Deadlines are approaching! Deposits are being put down! Travel itineraries from the States are populating my inbox! Deliveries are being made! It's official: my wedding season has arrived as we're no longer in the state of making plans, plans are actually happening. Ah! Holy merde does time fly!
To really kick things off, last week, for the first time in my French life, I went the American Embassy. It's incredible that after almost four years here I have never been on my own soil, so to speak. Back in my glamorous tax office days, I managed to dodge dropping off the April 15th returns on the count that I had left my passport at home. So this was my first adventure to the US..in Paris.
In order to get married here I need several letters notarized for the mayor's office at - wait for it - only 50 bucks per signature! As you can guess, I wasn't exactly thrilled to take up half of my day to pay big bucks to have three documents signed. Apparently the price per signature used to be ten bucks and only recently has been "changed" to fifty. Is it just me or is that a pretty big spike?
As I was approaching the outdoor checkpoint, I felt a sensation under my left arm coming from some sort of device in my handbag, which was then followed by the sound of wine chimes. Oh right, it was my phone. I really do forget that I have one of those, so when it performs one of its functions like alerting me of human contact, I get confused.
Fitting to the scenery, the call was coming from the States...and it was my mother.
"Honey, honey, I know you have your appointment today but just listen to me," she said in the tone that forewarned me that she had an idea.
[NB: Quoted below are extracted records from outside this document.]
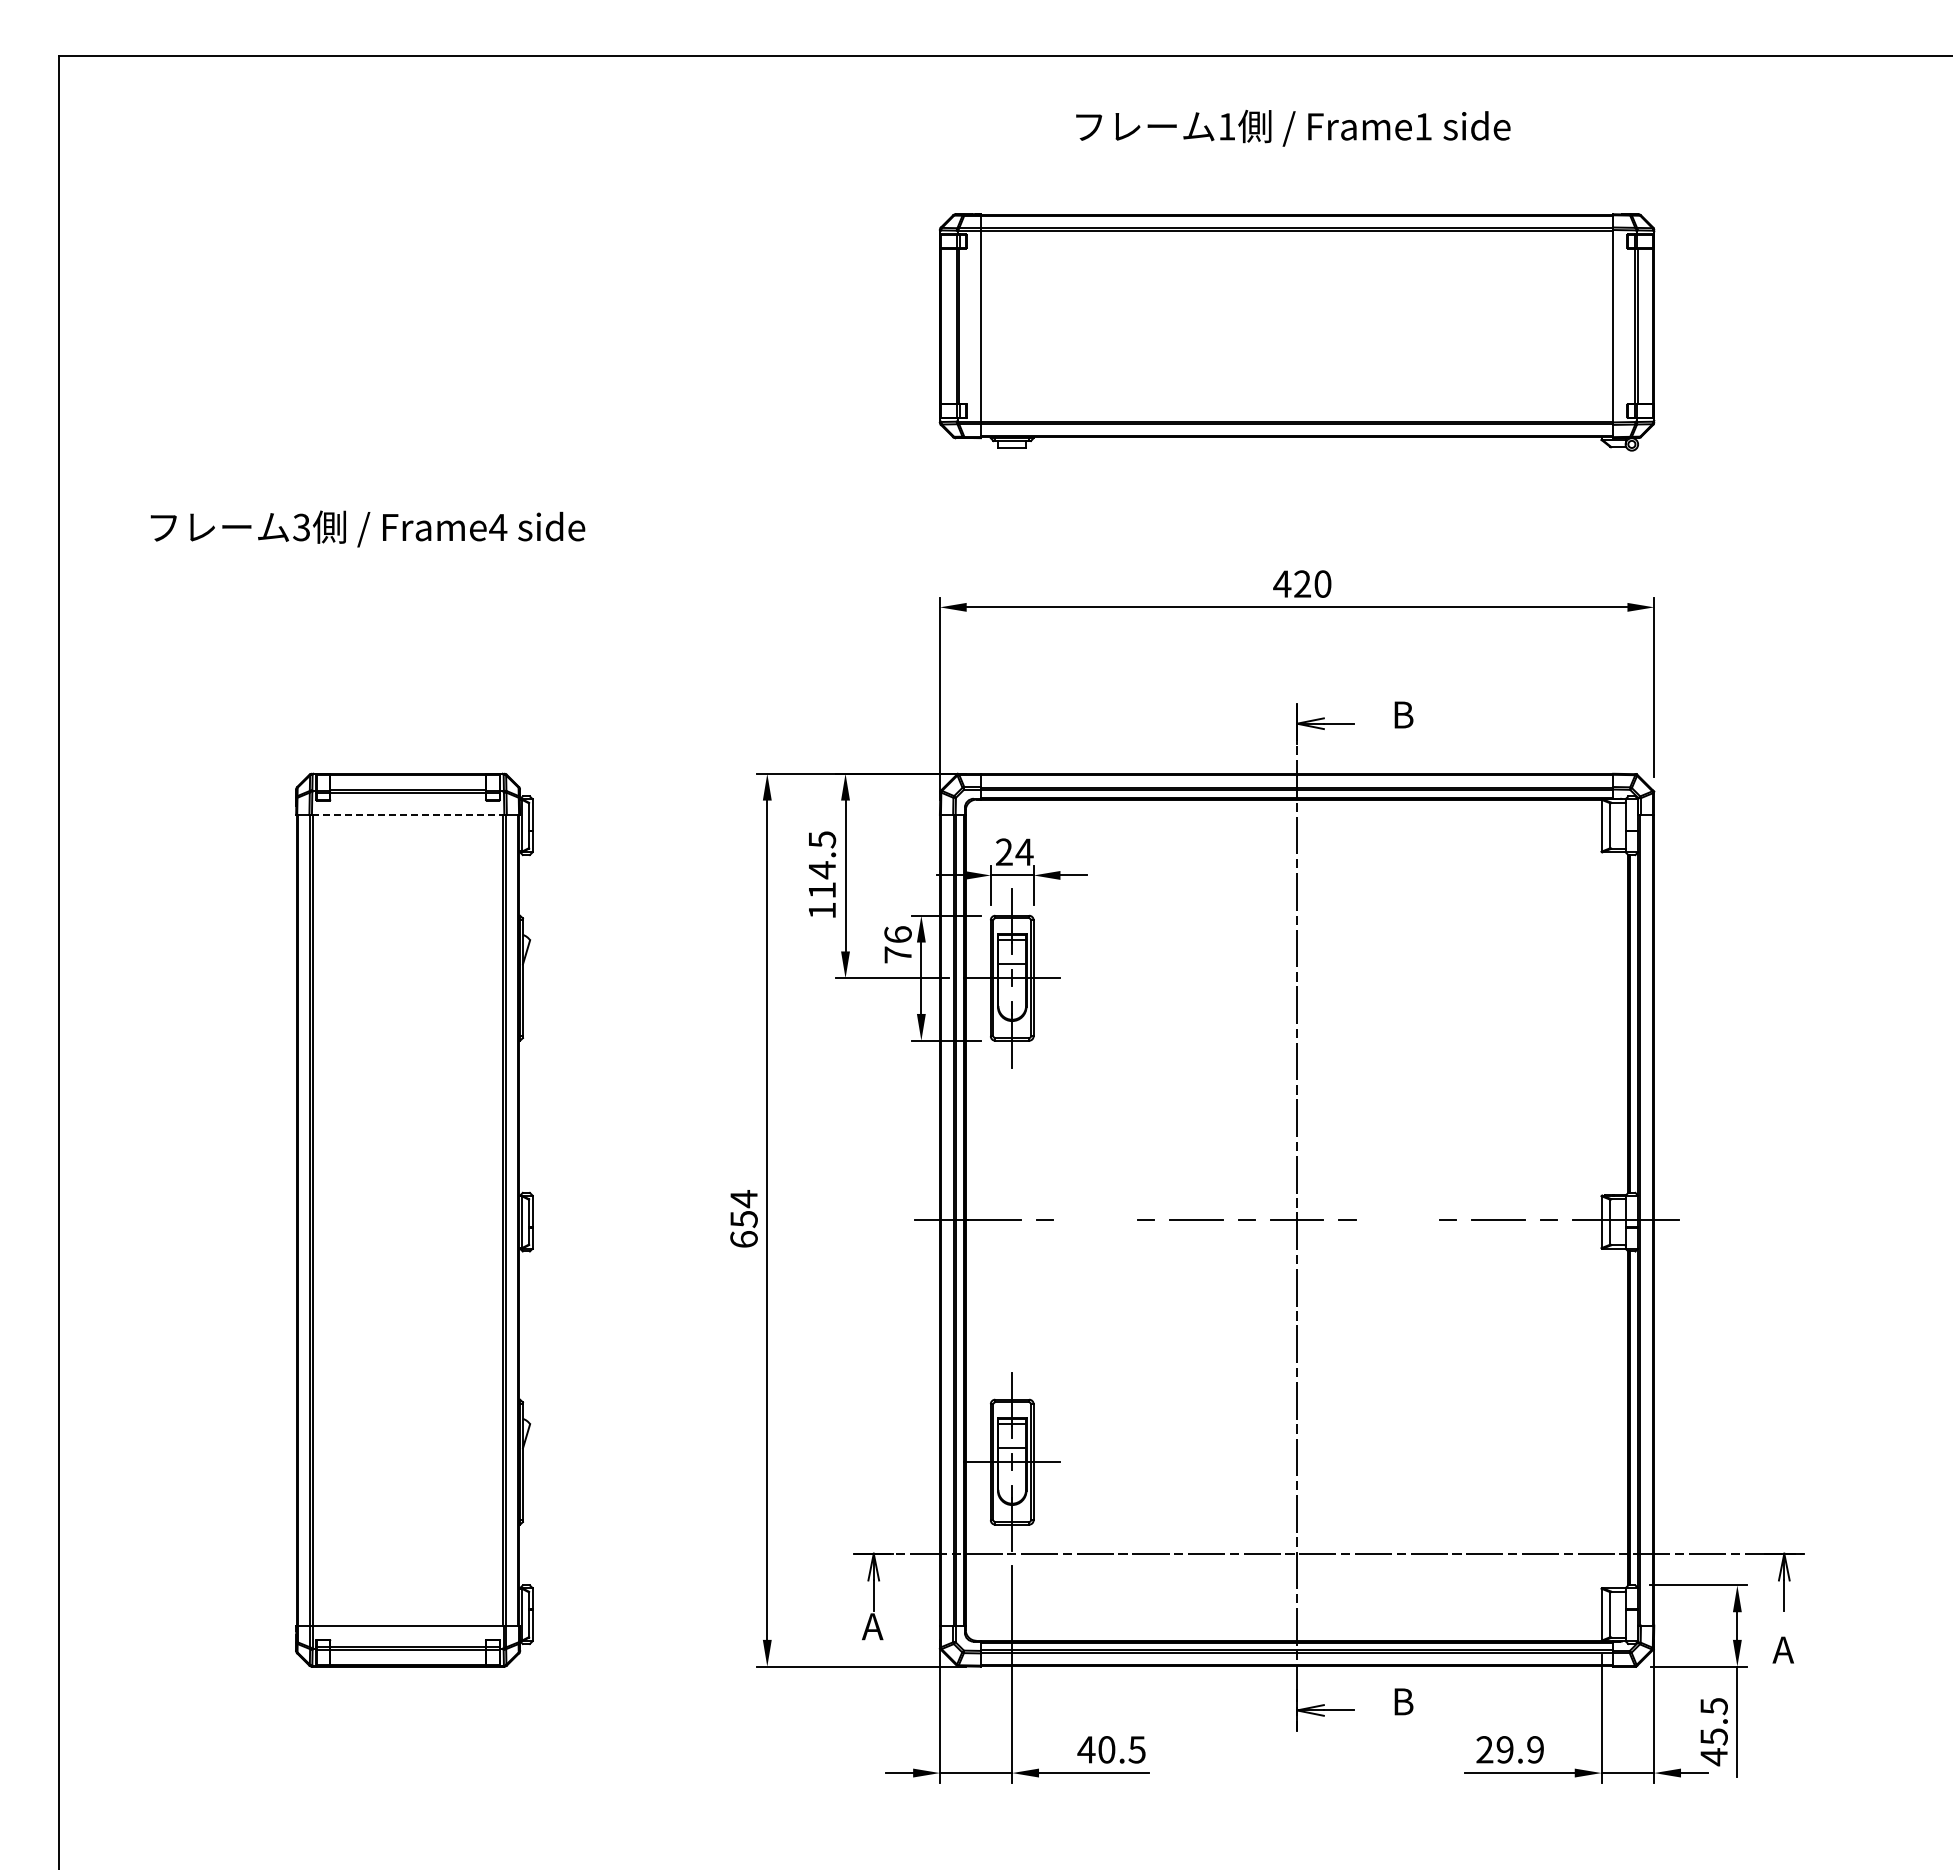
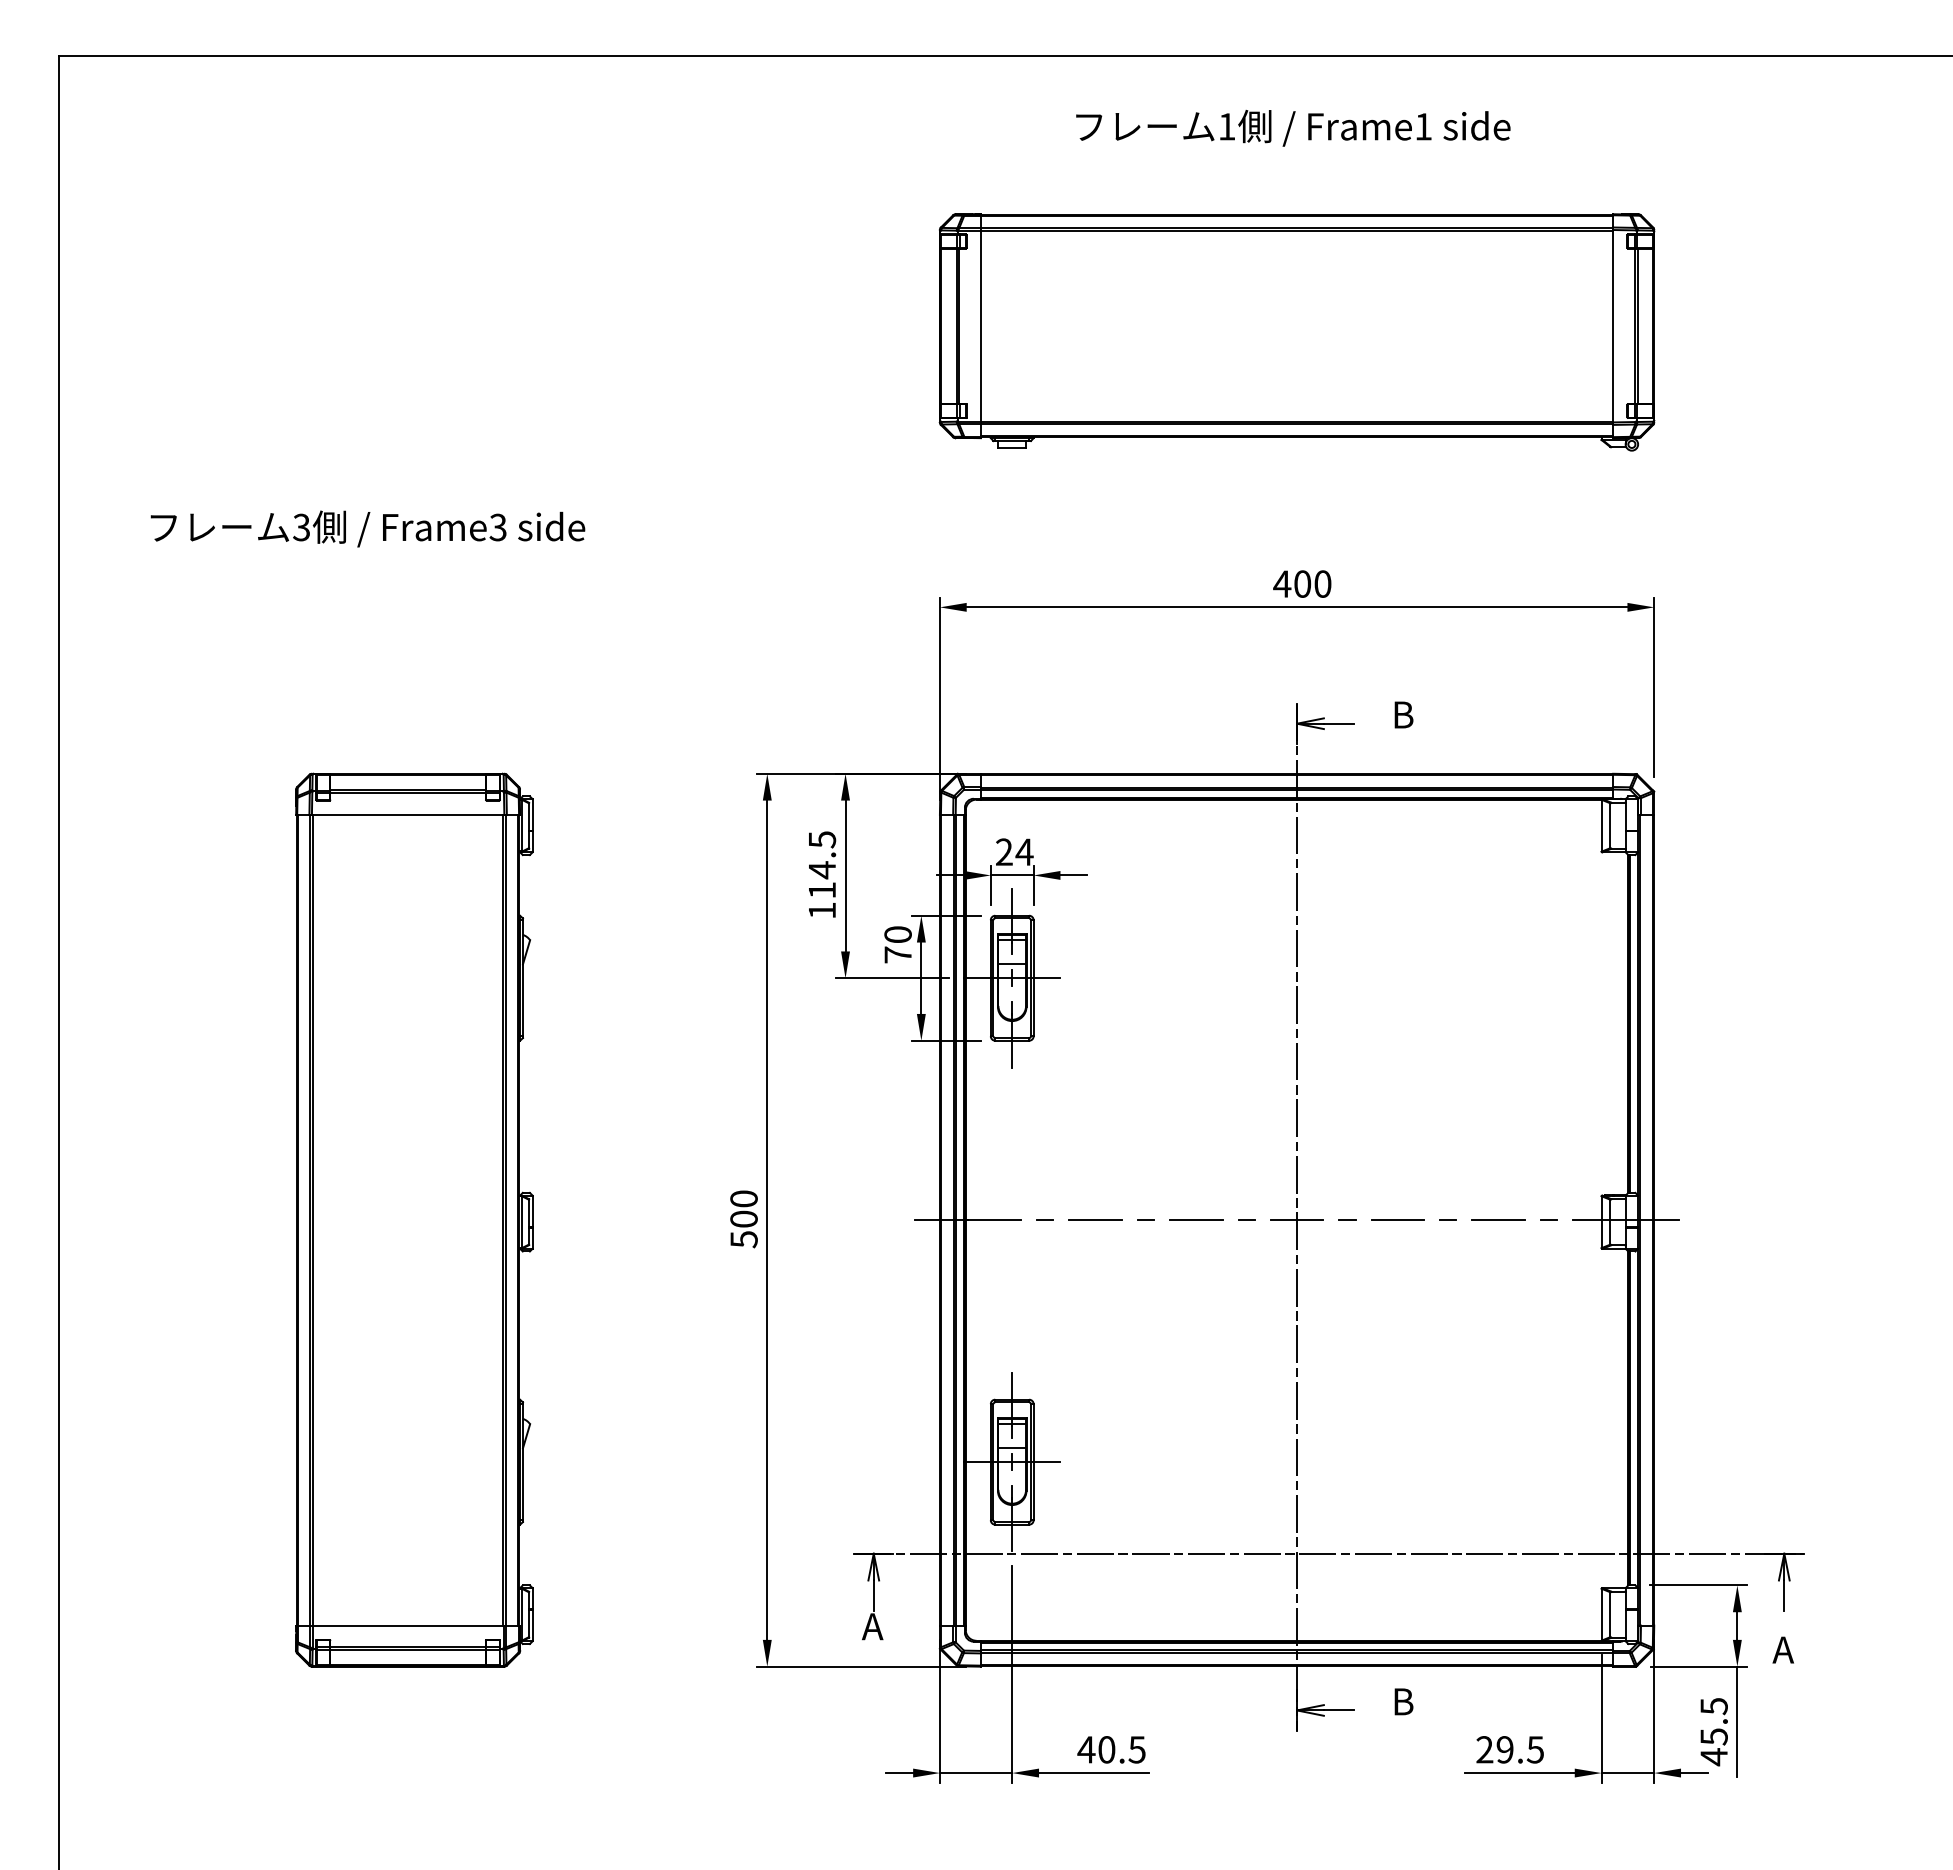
text at (498, 527): Frame4 -> Frame3
text at (1302, 583): 420 -> 400
line at (408, 814): dashed -> solid
text at (897, 934): 76 -> 70
text at (743, 1219): 654 -> 500
line at (1095, 1220): none -> present
line at (1397, 1220): none -> present
text at (1534, 1749): 29.9 -> 29.5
Oh no. My mother's ideas are pretty much famous for being the worst ideas. Ever. For example, when she insisted on purchasing (on a payment plan) the 48 DVD Dean Martin box set that mind you, after nine years is still in its cellophane wrapping.
"It's fine, I'm early, what's up?" I said, crossing the street as I assumed phone use directly in front of the building would be frowned upon.
"I spoke to Jerry over at the fax place on Jericho Turnpike and he said he would notarize your documents for free, none of this 50 dollar business." my mother declared.
My mom is such a New Yorker. Administration, red tape, and bureaucracy be damned. We know Jerry from the fax place on Jericho Turnpike on Long Island.
"Ma, I don't think it works that way. While I'm certainly not discrediting Jerry's ability to sign a document, I think they need something more official."
After all, we are taking about the French government here. The chances that they'd accept "Jerry" over the U.S Embassy seemed slim.
"Good Lord, don't they know you're getting married?! I mean, come on already, you have enough on your plate!"
My mother wasn't saying this because of my soon-to-be marital status in France which will make some of these beaurocratic woes easier, she was saying this because she feels that as a wedding gift, the French government should give me a break as if I'm the first American to get married in France. I know my mother, this is her thought process.
Challenging the French government aside, she did have a point though. If it's a U.S notary that they need, and I'm heading back, perhaps I could do it over there? It was worth asking.
Waiting several hours in a waiting room surely modeled after the Van Nuys DMV office in the Valley, my number was called. I explained to the official that I would be going to the States and wondered if it would be at all possible to have the documents notarized abroad. No, I made absolutely no mention of Jerry. I know better by now. The woman was quite helpful and showed me the seal that the French government is looking for, which was an embossed crest of the U.S Embassy...in Paris. Yeah, there was no way that Jerry was going to have that. Also, I suspect the mention of Paris on the insignia is what the French officials particularly enjoy. So no dice, Jerry.
Not wanting to risk my April 18th deadline to get all of the paperwork in, I handed over my card and cringed as I was being charged 150 USD for literally three minutes of work.
This is just one of the many expenses that come along with having a "simple wedding", but no one said weddings were cheap. Of course when I voiced this my mother had a follow up comment. She always does. "Well divorce is even more expensive, so if there's a problem, talk it out you two because I'm not doing this again!"
Thanks Mom. At least she didn't say you twos.